Ben de buradan yola çıkarak ve tabii ki eğer ömrüm vefa eder, elim de kalem tutarsa, hiç olmazsa 2018 nihayetine kadar, siyasi gelişmeleri ve askerî muharebeleriyle ara ara ve sene be sene bu muazzam hercümerci irdelemeye çalışacağım.
Zira 1914 sırf evrensel tarihi değil bizim tarihimizi de muazzam ölçüde dönüştürdü.
Hengâmeye çokuluslu bir imparatorluk olarak girdik ve ulus-devlet kimliği edinmiş bir cumhuriyet olarak çıktık.
Dolayısıyla konuya ilkin, Harb-i Umumi’ye katılmak zorunda mıydık sorusunu sorarak başlamak gerekiyor.
***
KESTİRMEDEN söylüyorum: Hayır, değildik!
Oysa önce milliyetçi tarihçiler, sonra da ulusalcı dezenformatörler Enver’in Alman zırhlılarına Osmanlı bandırası çektirterek ve oldubittiyi “bir çocuğumuz oldu” yüzsüzlüğüyle duyurarak ülkeyi felâkete sürüklemesine bahane bulmak için daima bin bir tez uydurdular.
Yok efendim Türkiye zaten katılmak mecburiyetindeymiş... Çünkü “I. emperyalist paylaşım savaşının” (!) esas ve asıl hedefi İmparatorluğu bölüşmek sevdasıymış...
İnsanın kendini tutamayıp elinin körü diyeceği geliyor!
Bugün bile sorumluluk derecesinin tartışıldığı ve esas olarak Almanya’nın Saraybosna suikastı ertesindeki maceracı tırmandırma diplomasisinden kaynaklanan, fakat başlangıcında Şark Meselesi’nin asla ve asla devreye girmediği Cihan Harbi bırakın Türkiye’yi, Avrupa için dahi bir mukadderat, bir olmazsa olmaz, bir “yazgı” (!) değildi!
Bu tür uydurmasyonlar öngörülemez bir kaos olan tarihte tesadüflerin ve şahısların oynadığı rolü hiçe sayarak o tarihe at gözlükleriyle bakan dogmatik yobazların hezeyanıdır.
Ne gerçeklerle, ne de belgelerle uzak yakın ilgisi vardır.
***
ÖTE yandan, aynı hezeyana paralel olarak ezelden beri temcit pilavına dönüştürülen diğer bir tez de İttihatçıların aslında Fransa ve İngiltere gibi liberal demokrasilere yakın durduğu, fakat Paris ve Londra yüz vermediği için metazori Berlin’e yanaştığı efsanesidir.
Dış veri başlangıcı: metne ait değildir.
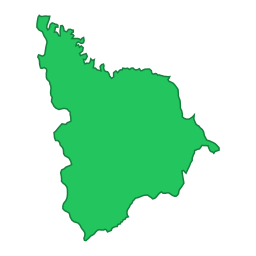 outline of São Jerônimo da Serra, Paraná, Brazil
{"feature_id": "56859067B6794406070679", "entity_name": "São Jerônimo da Serra", "entity_type": "district", "adm_level": 2, "iso_a3": "BRA", "parent_name": "Brazil", "parent_adm1": "Paraná", "projection": "equal_earth", "projection_center": [-50.795, -23.707], "detail": "fine", "context": "isolated", "style": "filled", "palette": "green", "viewbox_px": 256, "rotation_deg": 0, "n_neighbors": 0, "source": "geoboundaries", "source_scale": "gbopen_adm2", "svg_char_len": 4412}
<svg xmlns="http://www.w3.org/2000/svg" viewBox="0 0 256 256"><path d="M39.3,15.4L38.2,17.0L37.5,20.4L37.0,24.0L36.9,27.3L39.1,30.1L40.5,30.7L42.4,31.8L44.1,35.9L46.1,39.0L47.1,41.9L46.4,45.0L45.8,47.9L45.3,51.0L44.9,54.0L44.0,55.4L42.3,56.2L39.8,55.1L38.5,54.9L37.8,57.0L38.9,58.7L39.5,61.0L39.6,64.0L40.0,65.8L40.6,68.0L41.9,68.4L44.2,67.6L46.3,68.8L46.8,70.8L46.3,73.2L46.4,77.6L47.0,79.2L49.5,81.8L50.1,84.5L50.8,86.1L51.0,88.8L50.6,91.6L50.6,93.4L50.9,95.1L52.2,97.5L51.7,99.3L51.5,101.7L52.7,103.7L54.1,106.4L55.9,108.1L58.9,109.5L62.5,108.6L64.3,108.4L67.1,109.0L68.6,110.7L70.2,112.2L70.2,114.7L70.7,116.9L71.0,121.0L69.1,122.1L67.4,122.6L66.3,124.0L65.0,124.4L62.0,123.8L59.5,126.6L55.6,131.3L54.0,132.6L54.3,135.3L54.5,137.7L55.6,140.5L58.0,140.6L59.6,142.4L60.2,145.0L62.5,147.5L63.4,149.6L63.5,151.7L63.7,153.8L64.9,155.7L66.8,156.8L68.8,157.9L69.8,159.4L70.9,161.6L71.6,164.6L70.2,165.4L68.7,166.0L67.2,166.6L65.8,167.2L64.2,168.8L61.7,169.9L60.7,172.8L61.3,175.8L61.6,178.6L61.5,181.2L63.0,183.1L64.9,184.5L66.8,186.8L67.4,189.2L67.5,194.4L67.0,198.0L65.9,200.5L64.8,201.9L63.6,203.5L62.9,206.0L62.9,208.7L64.5,210.5L67.8,212.2L69.0,213.0L69.7,214.6L70.1,216.8L71.9,220.1L74.1,221.8L76.5,222.5L78.3,223.2L80.2,225.4L81.2,227.6L82.4,229.3L84.3,231.7L84.9,233.4L84.9,235.5L83.9,238.5L84.5,240.3L85.9,240.6L87.2,239.5L88.7,238.2L89.9,236.9L91.0,235.8L92.7,235.0L94.3,233.8L95.8,231.9L97.5,230.2L99.3,229.7L101.3,230.0L103.7,230.0L105.0,229.3L106.3,229.9L107.5,231.9L109.4,231.1L111.3,230.4L111.8,228.6L113.4,227.4L115.4,226.6L117.2,226.5L118.0,224.4L120.4,223.8L120.8,222.2L122.2,221.8L123.3,219.8L125.0,219.3L126.1,217.4L128.4,216.8L127.4,215.2L126.9,213.0L127.2,210.4L128.2,208.7L129.4,206.9L130.3,204.7L131.9,203.3L132.7,201.3L134.2,199.7L135.5,198.1L137.7,197.7L139.5,197.0L141.4,196.2L144.3,195.2L147.7,195.1L149.7,196.6L151.1,197.4L152.7,198.9L154.5,198.4L155.9,197.4L157.2,195.8L158.5,194.2L159.7,193.0L161.4,191.9L163.0,193.2L165.4,193.3L167.0,192.8L168.8,192.9L170.8,194.2L172.5,195.4L174.5,196.2L176.0,196.3L177.5,195.1L178.5,193.6L179.0,190.6L180.2,188.6L181.3,187.3L182.5,185.4L183.9,183.1L183.4,180.1L182.8,176.9L182.3,173.5L181.9,171.1L183.4,170.4L184.7,171.8L186.0,173.2L187.6,169.8L188.3,168.3L189.3,166.3L190.6,162.9L192.2,160.4L192.2,158.4L193.2,155.3L194.4,152.9L194.7,150.4L196.1,150.0L197.5,149.3L199.5,148.9L200.7,147.3L202.0,145.4L204.4,145.6L205.7,145.6L207.9,145.7L209.8,150.4L211.1,151.7L212.5,151.9L213.8,153.3L215.1,151.4L217.6,150.7L219.1,150.1L219.0,147.8L217.2,145.7L215.4,143.9L213.1,142.5L211.3,141.8L209.8,141.0L208.3,140.6L206.6,139.9L205.7,138.1L204.4,135.7L203.5,131.6L202.3,129.6L200.1,127.7L198.9,126.1L196.3,124.6L194.9,121.8L193.8,118.9L194.2,115.0L192.6,116.9L189.2,119.1L186.5,119.2L184.1,118.3L182.4,116.9L182.4,114.2L181.6,110.5L180.5,108.6L180.3,103.8L180.0,100.4L178.8,97.5L178.3,95.3L178.3,93.0L178.0,89.5L176.7,87.5L175.0,85.2L173.1,83.2L170.6,81.9L169.1,81.4L167.9,79.6L168.9,78.4L169.7,76.6L168.2,76.8L166.2,76.5L164.2,76.4L162.2,75.8L160.6,75.4L159.2,74.9L157.8,75.1L156.5,73.8L155.2,73.5L153.4,74.2L151.9,73.3L151.3,70.6L149.4,69.0L146.9,69.1L145.0,69.2L143.2,69.9L141.9,70.7L140.6,70.6L139.4,68.7L137.7,69.6L135.7,70.0L134.2,69.2L133.0,68.0L131.1,68.2L129.6,69.5L127.6,68.2L125.3,68.6L122.8,68.1L122.1,69.9L120.2,69.9L118.8,71.2L117.7,72.7L115.9,70.9L113.6,72.7L113.6,74.7L113.7,76.8L111.6,78.4L109.7,76.2L108.8,73.4L107.6,71.8L105.5,71.4L104.2,70.2L103.6,67.8L104.0,65.8L103.5,64.1L101.7,64.6L100.1,66.4L100.4,68.3L101.0,70.8L99.0,70.3L97.0,69.8L95.4,68.1L93.3,67.9L93.9,64.0L93.9,61.4L94.3,59.6L92.5,60.5L90.8,58.8L90.3,61.3L89.6,62.8L88.3,63.4L86.8,63.1L85.1,63.9L84.2,62.5L83.5,59.3L85.5,59.8L87.3,56.4L86.1,53.6L84.1,54.2L82.4,54.9L80.6,55.6L79.5,53.6L82.6,51.0L83.2,47.7L81.2,45.9L79.5,47.3L78.5,44.9L75.9,45.7L76.8,42.8L78.5,41.8L80.5,43.1L82.1,43.4L83.5,42.6L84.1,40.6L83.6,37.5L82.1,38.3L80.5,40.0L79.4,39.0L77.9,38.5L75.1,38.5L72.0,38.5L73.9,35.8L72.9,34.5L71.0,34.1L72.1,32.5L73.3,32.1L73.3,30.2L71.9,30.0L70.3,29.3L68.5,29.4L66.8,31.8L64.2,31.0L63.3,26.9L62.2,25.5L60.8,25.8L60.4,28.4L60.0,31.1L60.2,33.1L60.2,35.9L58.8,35.6L57.4,33.0L56.2,32.1L54.4,32.1L55.0,29.7L55.5,27.1L57.9,27.1L57.9,25.3L56.6,24.4L55.2,24.2L54.0,23.5L52.1,22.9L50.3,24.5L49.2,28.5L47.9,29.9L46.8,28.0L46.8,25.8L47.7,23.2L48.9,20.0L49.8,16.3L47.7,16.3L46.3,16.1L44.9,16.1L42.0,16.5L40.6,16.4L39.3,15.4Z" fill="#22c55e" stroke="#15803d" stroke-width="1.5"/></svg>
Al sana bir fasa fiso daha!
Zira yarı-münevver cehaletiyle düşünen Jön Türk erkânı ne iktidara gelmeden önce, ne de geldikten sonra bir dış politika stratejisine yahut ilkesine sahip oldu.
Meşveret koleksiyonlarını ve yerli- yabancı arşivleri taramış Hasan Ünal’ın mükemmel biçimde ortaya koyduğu gibi komitacı hırpaniliği zihnî hırpanilikle atbaşı gitti.
II. Abdülhamit’in denge siyasetleri Düvel-i Muazzama içinde bugün birine yarın ötekine çatan, daha ertesi gün ise tam tersini söyleyen ve ona yaranmaya çalışan İttihat ve Terakki kurmaylarına oranla zemzem suyuyla yıkanmış bir üstatlığa tekabül ediyordu.
Ve hazretler 1908’de bir geldiler, 1914’de de pir götürdüler ki, encamımız malûm! Savaş’a girmek zorunda mıydık sorusuna yarın diğer bir açıdan hayır diyeceğim.